__WHAT TO DO__.
- a) Answer these questions using the passage on the Deduplication Utility:
(i) Which two tools can perform deduplication during the import process?
(ii) What mode is the external deduplication database placed in if internal deduplication proceeds after the Yes I understand and wish to continue button is clicked?
(iii) On which menu in the main window is the Deduplication Utility command found?
- b) Retype the passage on the Deduplication Utility from "This utility may" up to and including "for more information.".

__PASSAGE SHOWN__.
You use the Deduplication Utility to help identify and flag duplicate items after they have been imported into a case. Using it can help you to significantly reduce the time it takes to analyze and process documents.
This utility may be used if deduplication was not performed by ED Loader or Turbo Import during the import process, or if deduplication was not done by using the Inter-Case Deduplication utility. See the Deduplication Information topic for more information.
Note the following important considerations before you deduplicate records: •If you use the internal Deduplication Utility after the case has been deduplicated against other cases using the Inter-Case Deduplication, a combination of internal and external duplicates could result. Combining internal and external duplicates can cause problems when purging, filtering, or reviewing duplicate records. •Proceeding with the internal deduplication after clicking the Yes I understand and wish to continue button will result in the external deduplication database being placed in Rebuild/Flush mode. At this point, the current case should be removed from the external database. •Before you run the internal deduplication, it is recommended that you reset deduplication flags. See To reset deduplication log status section below. Run this procedure to prevent the mixture of internal and external duplicates. For more information, see Inter-Case Deduplication. |
1.In the main window, on the Tools menu, click Deduplication Utility. The Info tab of the Deduplication Utility dialog box opens.

__GIVEN DATA__.
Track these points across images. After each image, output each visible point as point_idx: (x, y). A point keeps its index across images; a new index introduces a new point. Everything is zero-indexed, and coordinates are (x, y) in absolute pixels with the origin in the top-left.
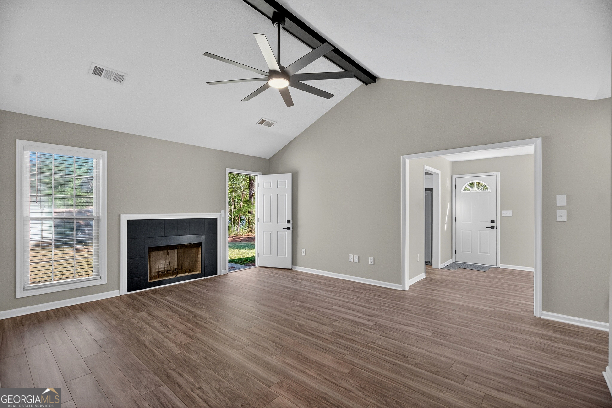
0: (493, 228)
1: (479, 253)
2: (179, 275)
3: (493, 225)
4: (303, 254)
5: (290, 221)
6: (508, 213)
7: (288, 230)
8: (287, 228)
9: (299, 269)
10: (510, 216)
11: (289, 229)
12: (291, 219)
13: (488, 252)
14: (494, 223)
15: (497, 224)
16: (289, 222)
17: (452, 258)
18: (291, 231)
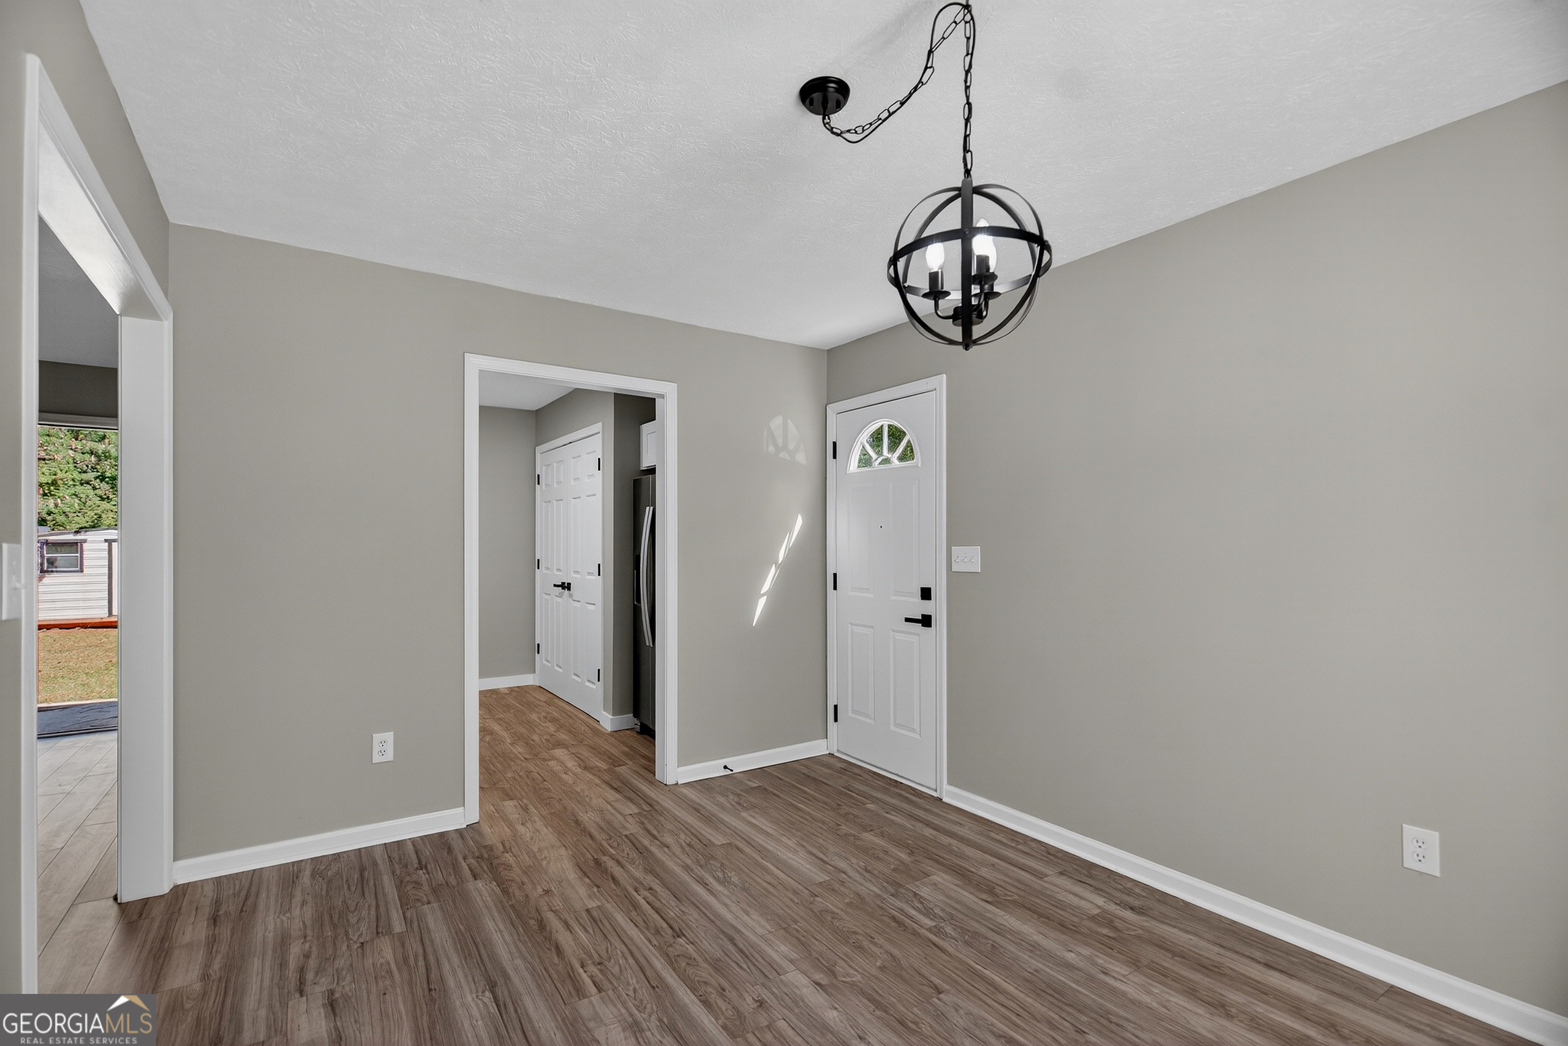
0: (926, 621)
1: (892, 728)
3: (926, 607)
6: (969, 559)
10: (976, 571)
13: (916, 726)
14: (930, 599)
15: (937, 607)
17: (827, 738)
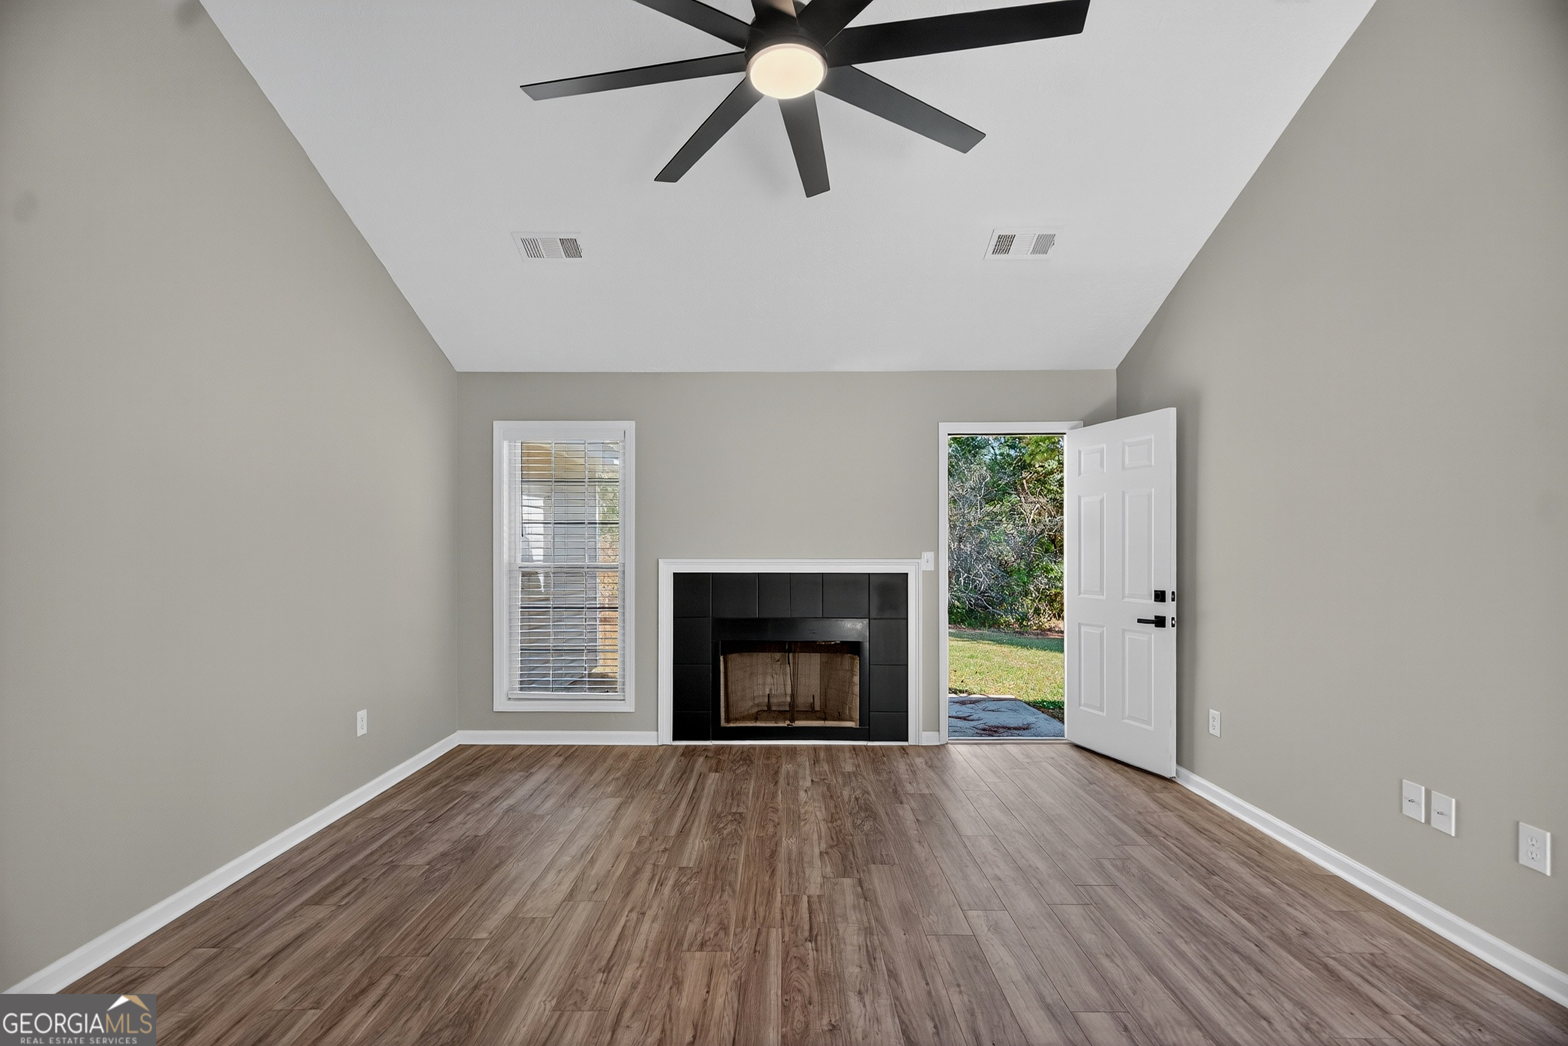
2: (799, 723)
4: (1215, 730)
5: (1163, 593)
7: (1156, 626)
8: (1154, 619)
9: (1198, 785)
11: (1160, 622)
12: (1170, 586)
16: (1160, 596)
18: (1169, 632)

__RESPONSES PER TASK__.
- a)
(i) ED Loader and Turbo Import.
(ii) Rebuild/Flush mode.
(iii) The Tools menu.

- b)
This utility may be used if deduplication was not performed by ED Loader or Turbo Import during the import process, or if deduplication was not done by using the Inter-Case Deduplication utility. See the Deduplication Information topic for more information.